Credit deserts are areas where financial institutions aren’t prevalent, and that lack of access appears to have a connection to credit card ownership and usage. The FINRA report found that Native American survey respondents were less likely to own a credit card than all other racial groups; 36% of those polled had no credit cards at all.

Credit limits on credit cards, too, are statistically different for Native Americans. For example, people living in Alaska Native Indian Country neighborhoods (AIANs) average a 23.6% lower total credit limit than consumers who live in neighborhoods with no AIAN residents.
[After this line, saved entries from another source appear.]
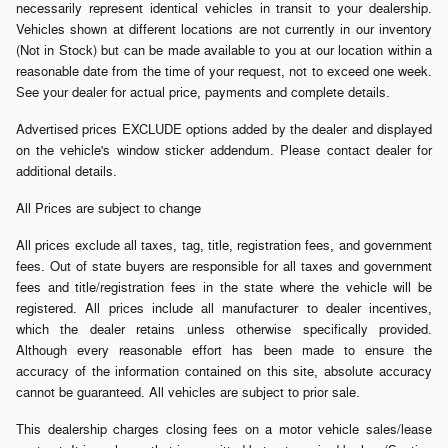
necessarily represent identical vehicles in transit to your dealership.
Vehicles shown at different locations are not currently in our inventory
(Not in Stock) but can be made available to you at our location within a
reasonable date from the time of your request, not to exceed one week.
See your dealer for actual price, payments and complete details.
Advertised prices EXCLUDE options added by the dealer and displayed
on the vehicle's window sticker addendum. Please contact dealer for
additional details.
All Prices are subject to change
All prices exclude all taxes, tag, title, registration fees, and government
fees. Out of state buyers are responsible for all taxes and government
fees and title/registration fees in the state where the vehicle will be
registered. All prices include all manufacturer to dealer incentives,
which the dealer retains unless otherwise specifically provided.
Although every reasonable effort has been made to ensure the
accuracy of the information contained on this site, absolute accuracy
cannot be guaranteed. All vehicles are subject to prior sale.
This dealership charges closing fees on a motor vehicle sales/lease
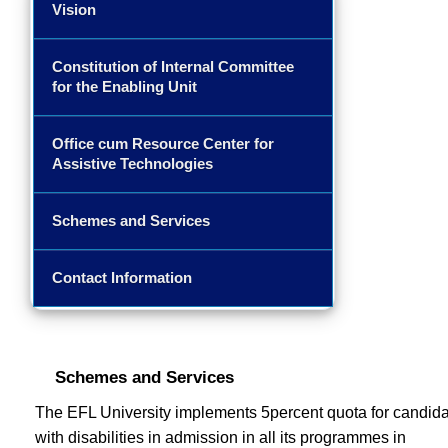
Vision
Constitution of Internal Committee
for the Enabling Unit
Office cum Resource Center for
Assistive Technologies
Schemes and Services
Contact Information
Schemes and Services
The EFL University implements 5percent quota for candid
with disabilities in admission in all its programmes in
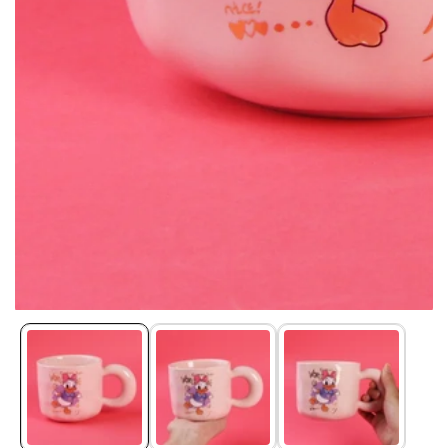
Media
gallery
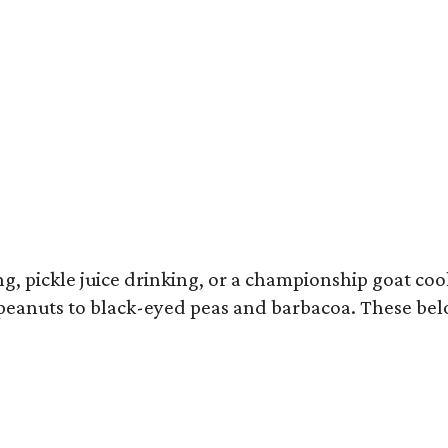
ron Franklin returns to the Southern Smoke Festival.
Photo by © Michelle Wats
 pickle juice drinking, or a championship goat cook
 peanuts to black-eyed peas and barbacoa. These bel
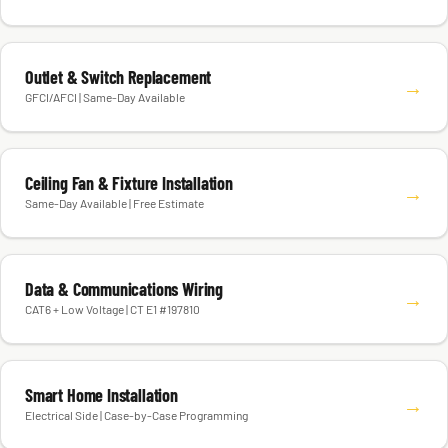
Outlet & Switch Replacement
→
GFCI/AFCI | Same-Day Available
Ceiling Fan & Fixture Installation
→
Same-Day Available | Free Estimate
Data & Communications Wiring
→
CAT6 + Low Voltage | CT E1 #197810
Smart Home Installation
→
Electrical Side | Case-by-Case Programming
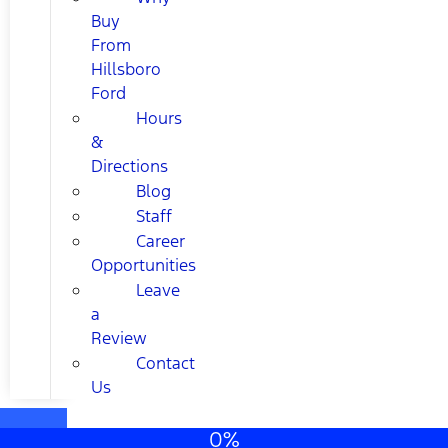
Buy
From
Hillsboro
Ford
Hours
&
Directions
Blog
Staff
Career
Opportunities
Leave
a
Review
Contact
Us
0%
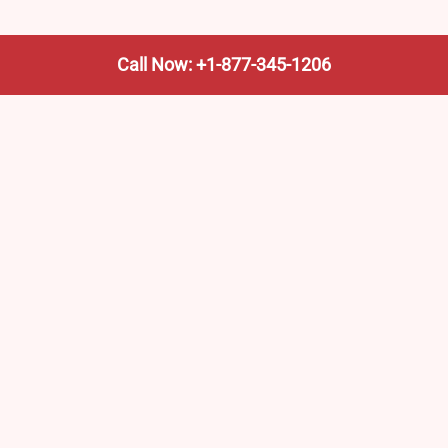
Call Now: +1-877-345-1206
We’re not the train company—we’re your shortcut to it.
AmtrakTrainStationPro.com helps you find the nearest
Amtrak stop, fast. Built for travelers, commuters, and
weekend wanderers.
Popular Pages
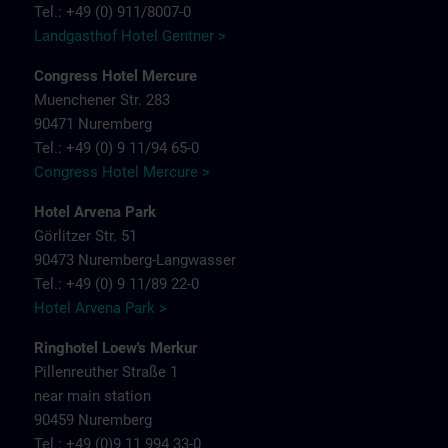
Tel.: +49 (0) 911/8007-0
Landgasthof Hotel Gentner >
Congress Hotel Mercure
Muenchener Str. 283
90471 Nuremberg
Tel.: +49 (0) 9 11/94 65-0
Congress Hotel Mercure >
Hotel Arvena Park
Görlitzer Str. 51
90473 Nuremberg-Langwasser
Tel.: +49 (0) 9 11/89 22-0
Hotel Arvena Park >
Ringhotel Loew's Merkur
Pillenreuther Straße 1
near main station
90459 Nuremberg
Tel.: +49 (0)9 11 994 33-0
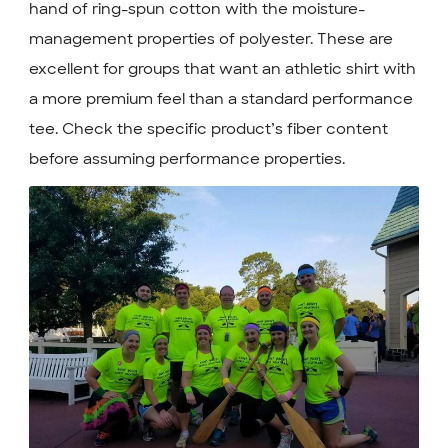
hand of ring-spun cotton with the moisture-
management properties of polyester. These are
excellent for groups that want an athletic shirt with
a more premium feel than a standard performance
tee. Check the specific product’s fiber content
before assuming performance properties.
A common method to finance a small business is with a combination of savings, installment loans, and credit cards. However, Native American business owners tend to rely more on credit cards for startup and growth than do non-Native entrepreneurs.

Final Thoughts On Credit Card Ownership Statistics

Differences in credit card ownership and usage vary widely when age, income, gender, and race are considered. Conclusions can be drawn from the reported data but should be done carefully and objectively. It’s important to analyze all factors.

In the end, credit cards are tools that most consumers can use to their benefit. Fair access and financial education are essential components to credit card ownership success.